Runner separation: Vitest/pytest find *.test.* files, Playwright finds *.spec.* files. No config needed.

Stories persist as containers in the tree. Completion is tracked by outcomes.yaml, not by moving files.


Test Infrastructure

Keep test infrastructure separate from tests. Categories:

1. Test Environment Context Managers

Shared utilities (like withTestEnv) that handle:

  • Seeding and reproducibility
  • Temp directory lifecycle
  • Environment variable isolation
  • Shared setup/teardown

2. Containerized Services

Local databases, dev servers, message queues.
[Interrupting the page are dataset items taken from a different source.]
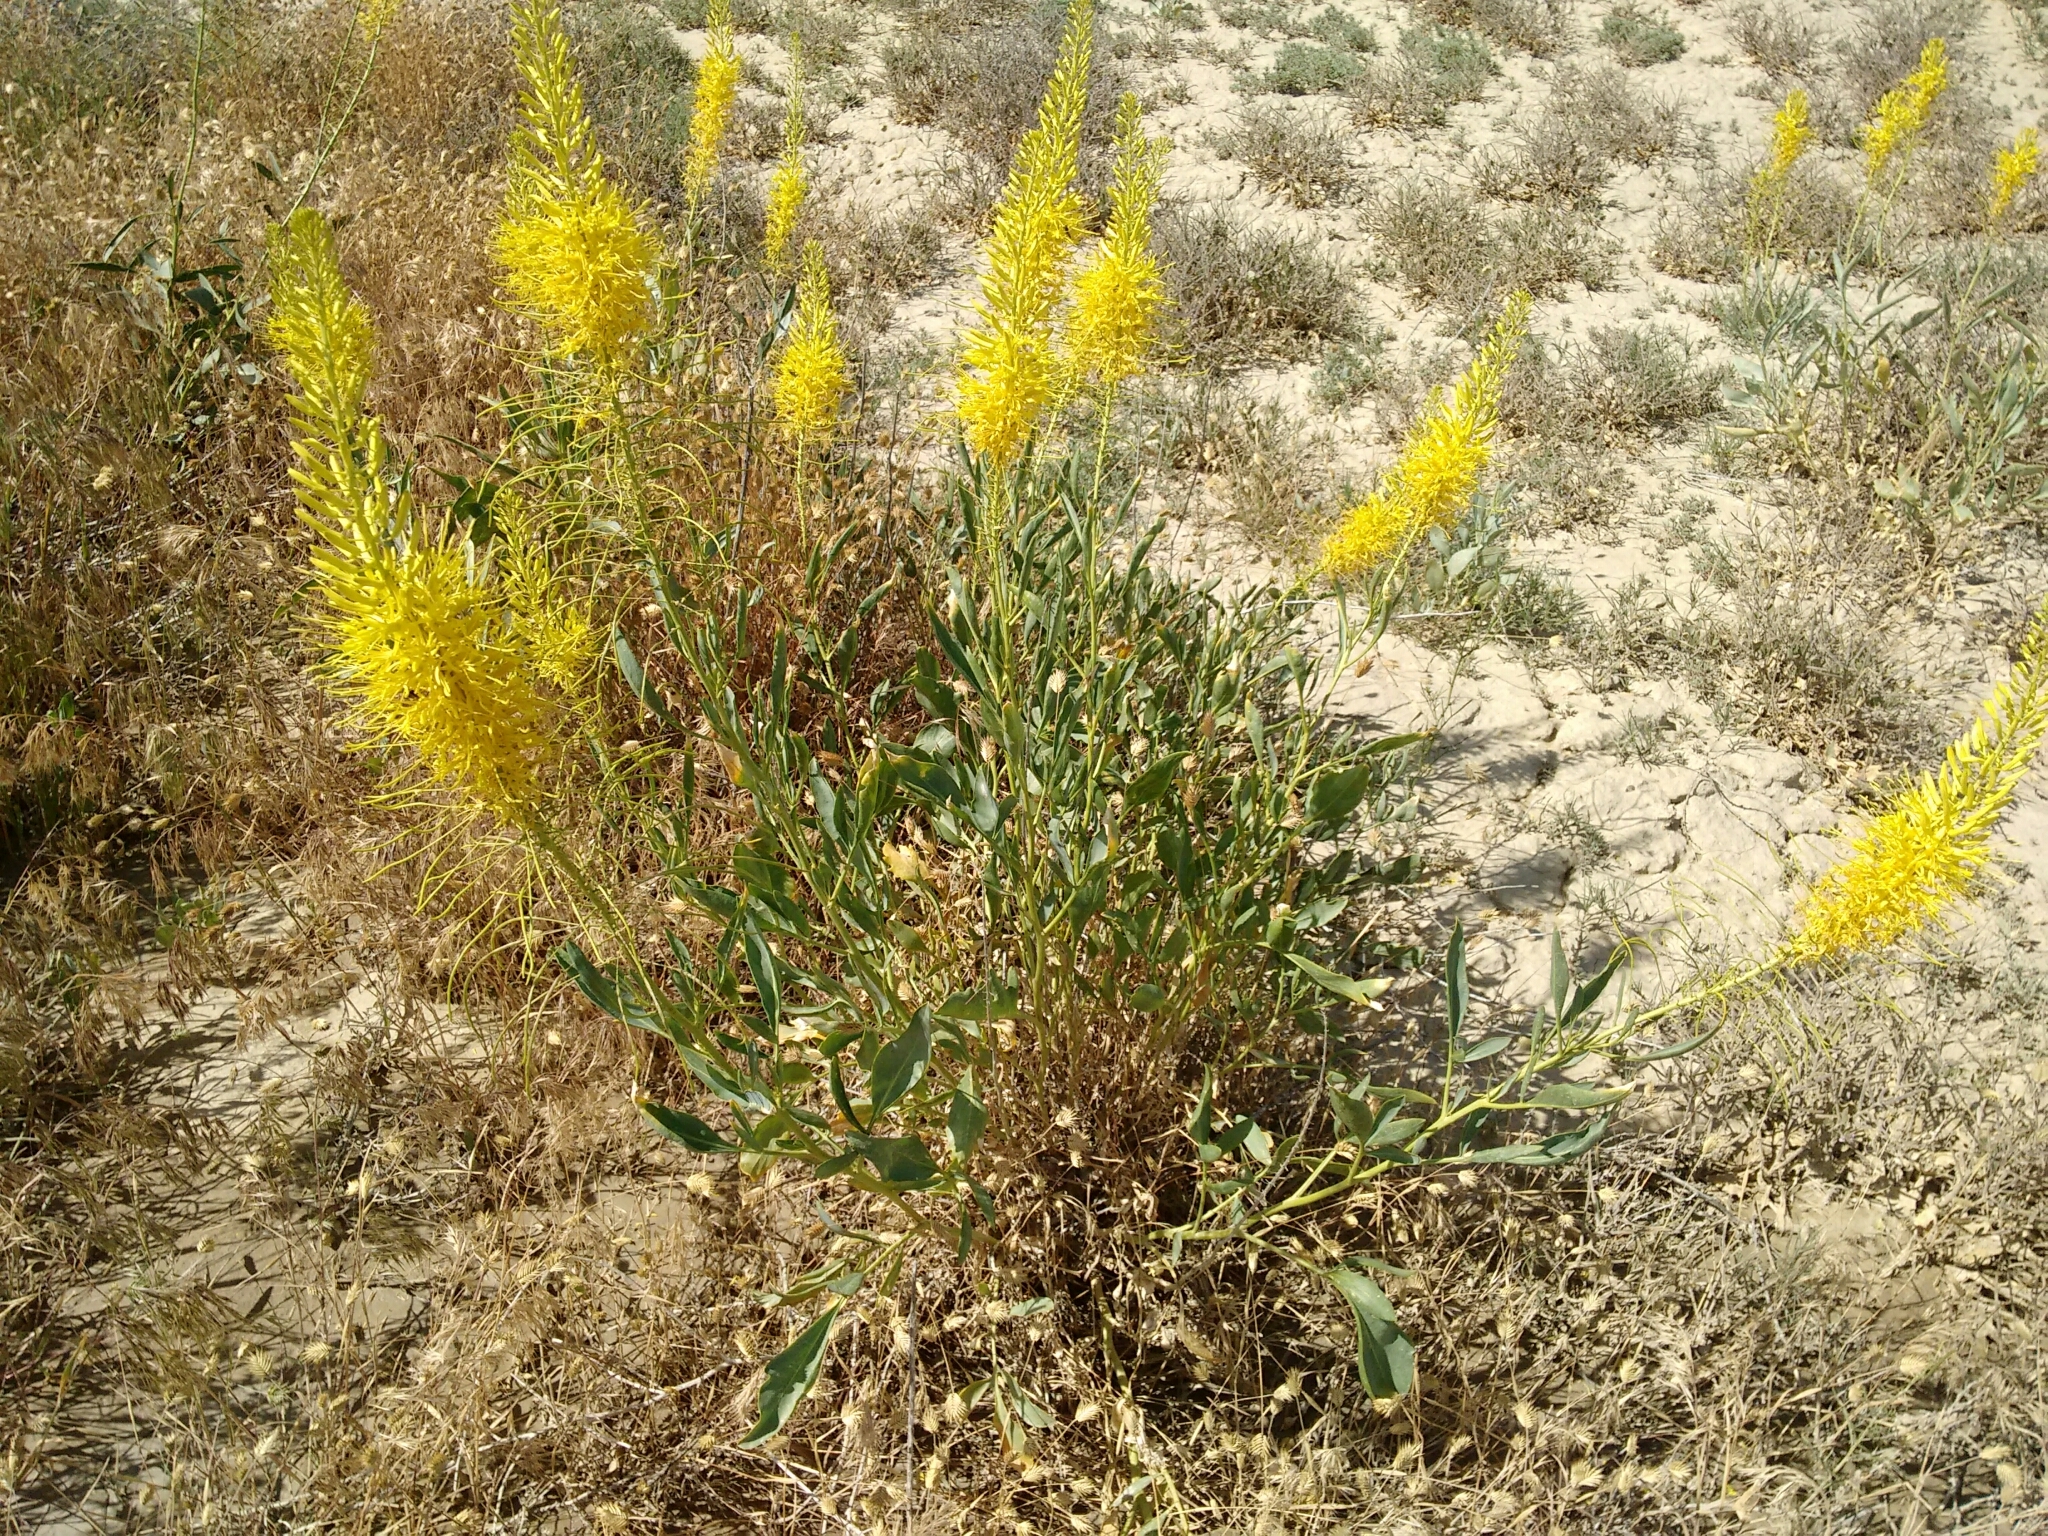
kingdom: Plantae
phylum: Tracheophyta
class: Magnoliopsida
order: Brassicales
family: Brassicaceae
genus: Stanleya
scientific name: Stanleya pinnata
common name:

Managed via docker-compose.

3. Fixtures

Named test values (TYPICAL, EDGES)—static data collections.

4. Generators

Randomized data generation with seeding for reproducibility.


Dependency Injection Pattern

python
# BAD: Hardcoded dependency, requires mocking
class OrderProcessor:
    def process(self, order):
        db = PostgresDatabase()  # Hardcoded!
        db.save(order)


# GOOD: Injected dependencies, testable without mocks
class OrderProcessor:
    def __init__(self, repository):
        self.repository = repository

    def process(self, order):
        self.repository.save(order)


# Level 1 test: Real in-memory implementation
def test_order_processing_saves():
    saved = []

    class InMemoryRepo:
        def save(self, order):
            saved.append(order)

    processor = OrderProcessor(InMemoryRepo())
    processor.process(Order(customer="alice"))

    assert len(saved) == 1

Quick Reference: Level Selection

Evidence needed for...Level
Business logic1
Parsing/validation1
Algorithm output1
File I/O with temp dirs1
Database queries2
HTTP calls2
CLI binary behavior2
Full user workflow3
Real credentials3
Browser behavior3
Third-party services3

Checklist Before Declaring Tests Complete

  • Evidence exists at the level where it can be proven
  • No mocking anywhere—DI with real implementations
  • Level 2 harnesses documented
  • Level 3 credentials documented (not hardcoded)
  • Tests verify behavior, not implementation
  • Regression tests all pass

When You're Stuck

For Level 1:

Can I verify this behavior using only the test runner, language primitives, temp dirs, and DI?

If no → move to Level 2

For Level 2:

What test harness do I need?

If you don't know → STOP AND ASK THE USER

For Level 3:

Where are the credentials?

If you don't know → STOP AND ASK THE USER


The goal is not "passing tests" or "high coverage"—it's justified confidence that your code works in the real world.